(EXERCISE AIM):
Every line of the data should be written out exactly, with the pictures left out.

(EXERCISE INPUTS):
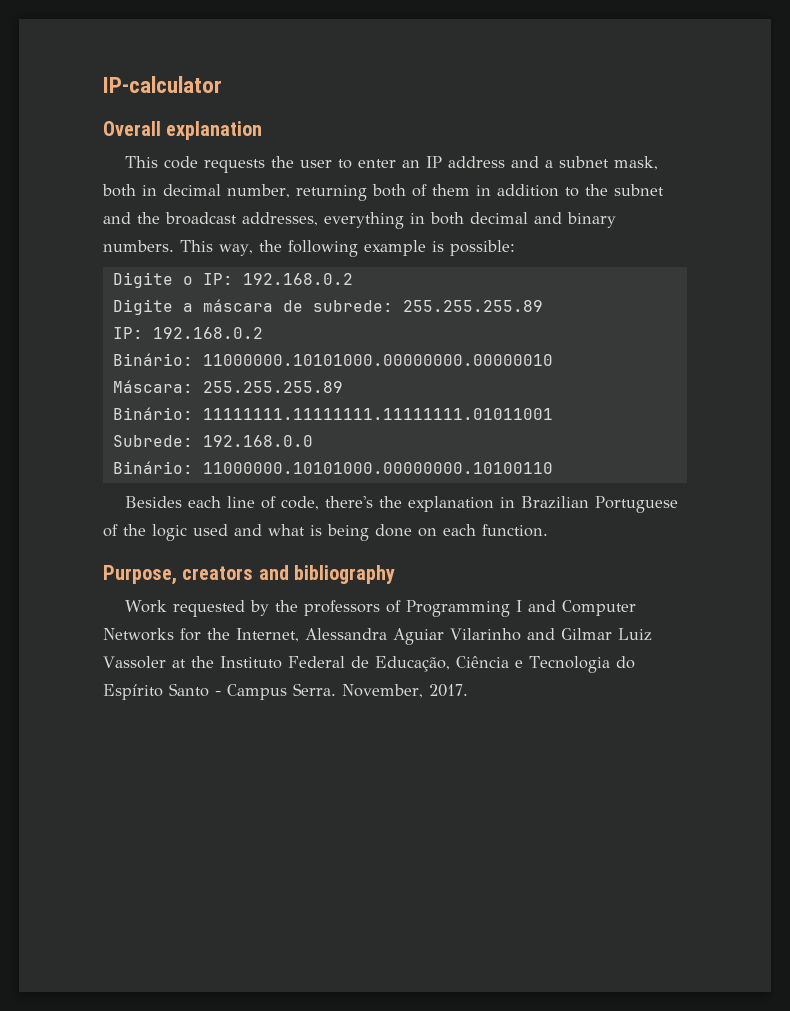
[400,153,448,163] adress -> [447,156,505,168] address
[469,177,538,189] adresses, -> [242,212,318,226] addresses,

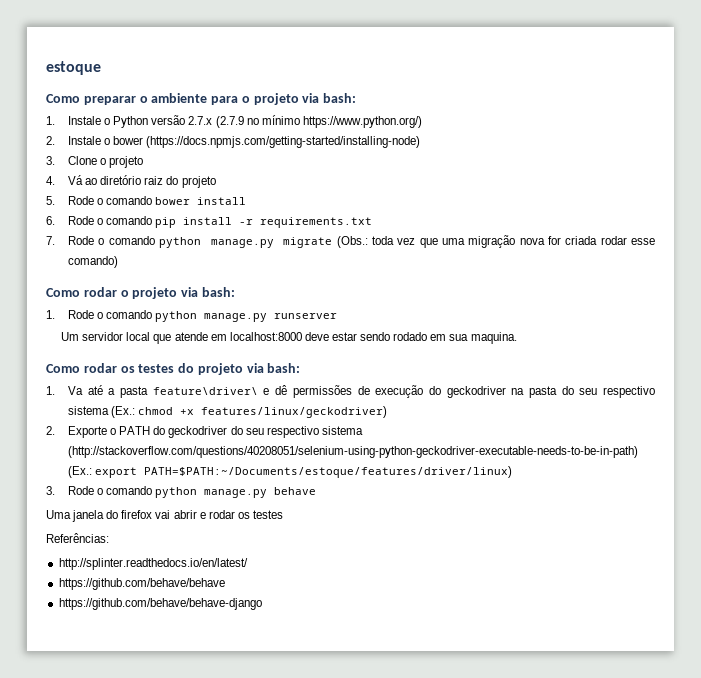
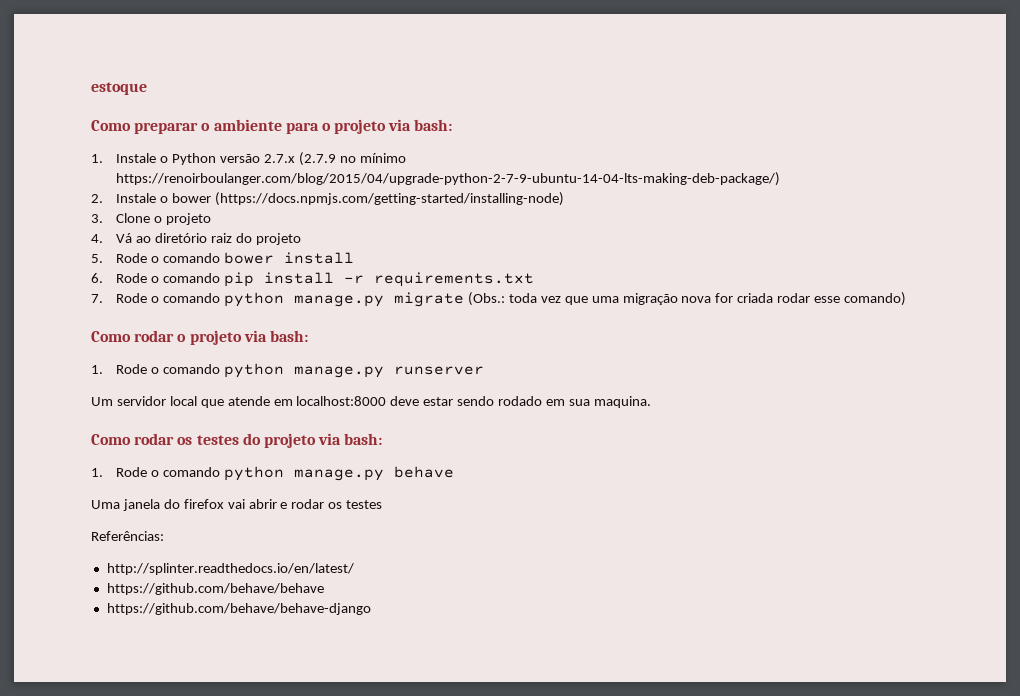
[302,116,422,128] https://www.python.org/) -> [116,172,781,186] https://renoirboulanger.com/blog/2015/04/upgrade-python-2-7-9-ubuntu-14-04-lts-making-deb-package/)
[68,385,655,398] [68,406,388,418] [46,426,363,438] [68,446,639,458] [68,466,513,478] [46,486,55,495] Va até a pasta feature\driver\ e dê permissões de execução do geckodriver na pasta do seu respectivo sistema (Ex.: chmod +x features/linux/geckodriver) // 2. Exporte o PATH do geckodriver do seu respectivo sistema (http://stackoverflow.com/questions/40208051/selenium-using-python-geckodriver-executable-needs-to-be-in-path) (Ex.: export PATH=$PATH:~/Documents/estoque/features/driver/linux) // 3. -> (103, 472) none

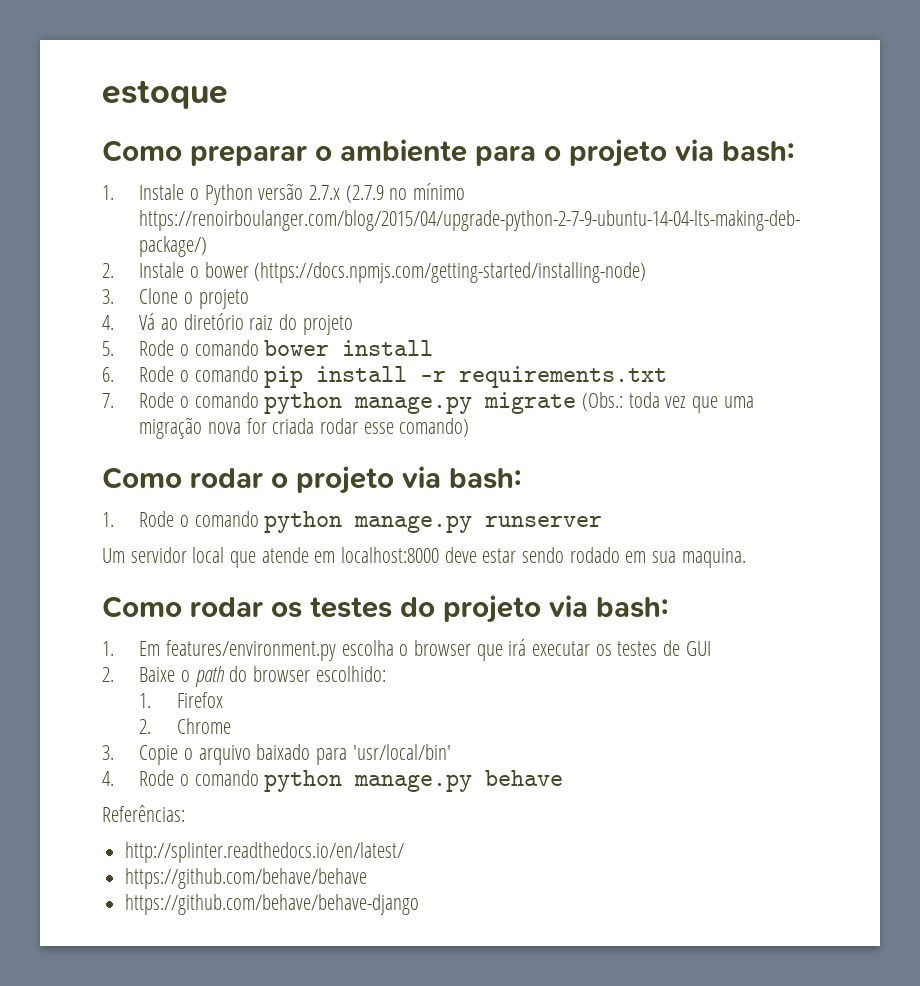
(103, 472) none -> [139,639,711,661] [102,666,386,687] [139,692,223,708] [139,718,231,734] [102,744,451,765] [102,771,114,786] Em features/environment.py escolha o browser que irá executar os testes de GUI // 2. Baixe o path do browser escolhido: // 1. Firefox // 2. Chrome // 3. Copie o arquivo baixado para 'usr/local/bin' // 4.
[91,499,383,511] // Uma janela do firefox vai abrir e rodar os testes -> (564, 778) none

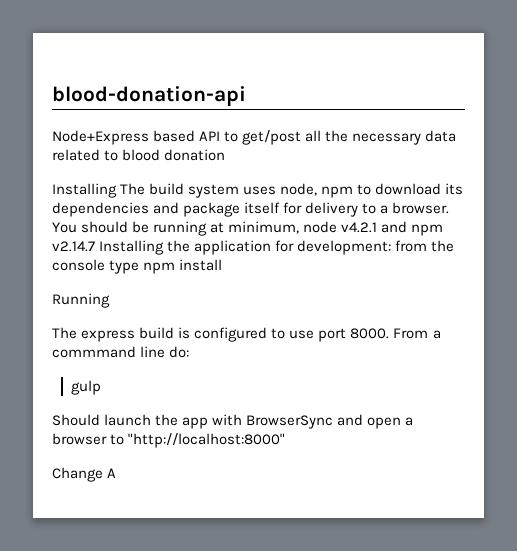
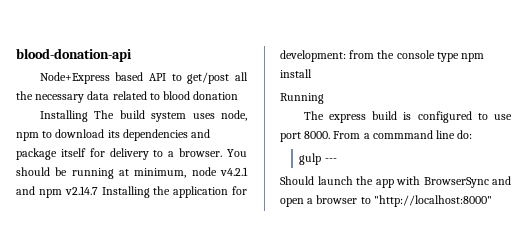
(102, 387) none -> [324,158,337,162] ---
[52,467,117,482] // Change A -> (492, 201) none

(EXERCISE ANSWER):
[400,153,448,163] adress -> [447,156,505,168] address
[469,177,538,189] adresses, -> [242,212,318,226] addresses,

[302,116,422,128] https://www.python.org/) -> [116,172,781,186] https://renoirboulanger.com/blog/2015/04/upgrade-python-2-7-9-ubuntu-14-04-lts-making-deb-package/)
[68,385,655,398] [68,406,388,418] [46,426,363,438] [68,446,639,458] [68,466,513,478] [46,486,55,495] Va até a pasta feature\driver\ e dê permissões de execução do geckodriver na pasta do seu respectivo sistema (Ex.: chmod +x features/linux/geckodriver) // 2. Exporte o PATH do geckodriver do seu respectivo sistema (http://stackoverflow.com/questions/40208051/selenium-using-python-geckodriver-executable-needs-to-be-in-path) (Ex.: export PATH=$PATH:~/Documents/estoque/features/driver/linux) // 3. -> (103, 472) none

(103, 472) none -> [139,639,711,661] [102,666,386,687] [139,692,223,708] [139,718,231,734] [102,744,451,765] [102,771,114,786] Em features/environment.py escolha o browser que irá executar os testes de GUI // 2. Baixe o path do browser escolhido: // 1. Firefox // 2. Chrome // 3. Copie o arquivo baixado para 'usr/local/bin' // 4.
[91,499,383,511] // Uma janela do firefox vai abrir e rodar os testes -> (564, 778) none

(102, 387) none -> [324,158,337,162] ---
[52,467,117,482] // Change A -> (492, 201) none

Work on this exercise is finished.